Add the pre-read step at the beginning of your setup() method, before model loading:
import fal
import subprocess

class MyModel(fal.App):
    machine_type = "GPU-H100"

    def setup(self):
        import torch
        from diffusers import StableDiffusionXLPipeline

        model_dir = "/data/models/stable-diffusion-xl"

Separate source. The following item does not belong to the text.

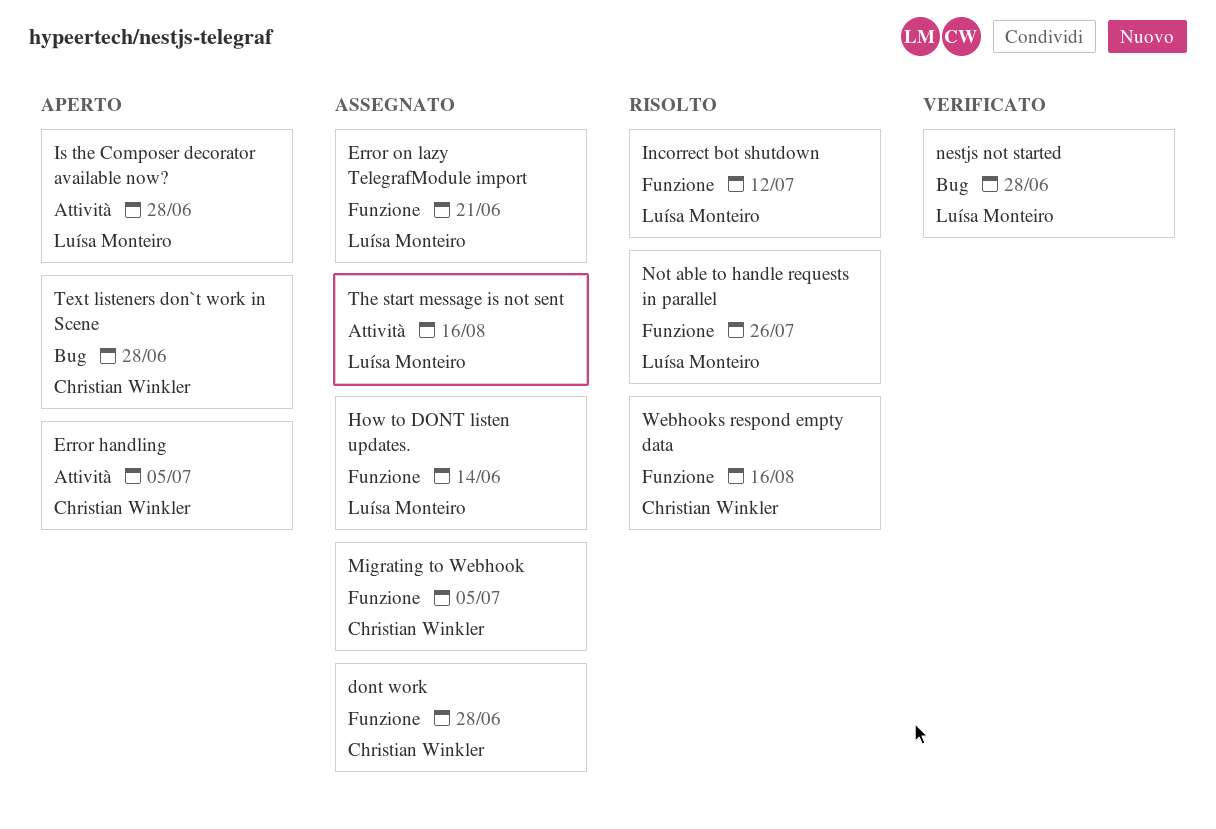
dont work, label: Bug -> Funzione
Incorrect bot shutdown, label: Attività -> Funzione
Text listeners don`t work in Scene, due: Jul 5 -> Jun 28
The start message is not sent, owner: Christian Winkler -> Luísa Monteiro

        # Pre-read all model files in parallel
        subprocess.check_call(
            f"find '{model_dir}' -type f | xargs -P 32 -I {{}} cat {{}} > /dev/null",
            shell=True
        )

        # Now load the model -- files are already in page cache
        self.pipe = StableDiffusionXLPipeline.from_pretrained(
            model_dir,
            torch_dtype=torch.float16,
        ).to("cuda")

Python Helper

For a cleaner approach, wrap it in a function:
import subprocess
from pathlib import Path

def preload_files(directory: str, parallelism: int = 32):
    """Pre-read all files in a directory into the OS page cache."""
    subprocess.check_call(
        f"find '{directory}' -type f | xargs -P {parallelism} -I {{}} cat {{}} > /dev/null",
        shell=True
    )
def setup(self):
    preload_files("/data/models/my-model")
    self.model = load_model("/data/models/my-model")

When to Use This

ScenarioRecommendation
Loading HuggingFace models from /dataUse parallel pre-reading
Loading custom PyTorch checkpoints with multiple shard filesUse parallel pre-reading
Loading a single large fileLess benefit — the bottleneck is single-file transfer speed. Consider FlashPack instead
Models already in local node cache (warm runners)Minimal benefit — files are already fast to read

How It Works

fal’s /data is a distributed filesystem that can serve many files concurrently at high throughput. When you read files sequentially, you use only a fraction of the available bandwidth. The xargs -P 32 approach fires off 32 concurrent cat commands, each reading a different file. The OS caches the file contents in memory (page cache), so when your model loader reads the same files moments later, it reads from RAM instead of the network.
Adjust the parallelism (-P 32) based on your model. For models with many small files (e.g., 100+ safetensors shards), higher parallelism helps. For models with a few large files, lower parallelism (8-16) is sufficient.

Comparison with FlashPack

Parallel Pre-ReadingFlashPack
What it doesPre-reads files into OS cacheStreams tensors directly to GPU
Works withAny files in any formatPyTorch models (custom format)
Requires conversionNo — works with existing filesYes — must convert to .flashpack format
Best forQuick win with existing modelsMaximum performance with converted models
Both techniques can be combined — use parallel pre-reading as a quick improvement, then migrate to FlashPack for even faster loading.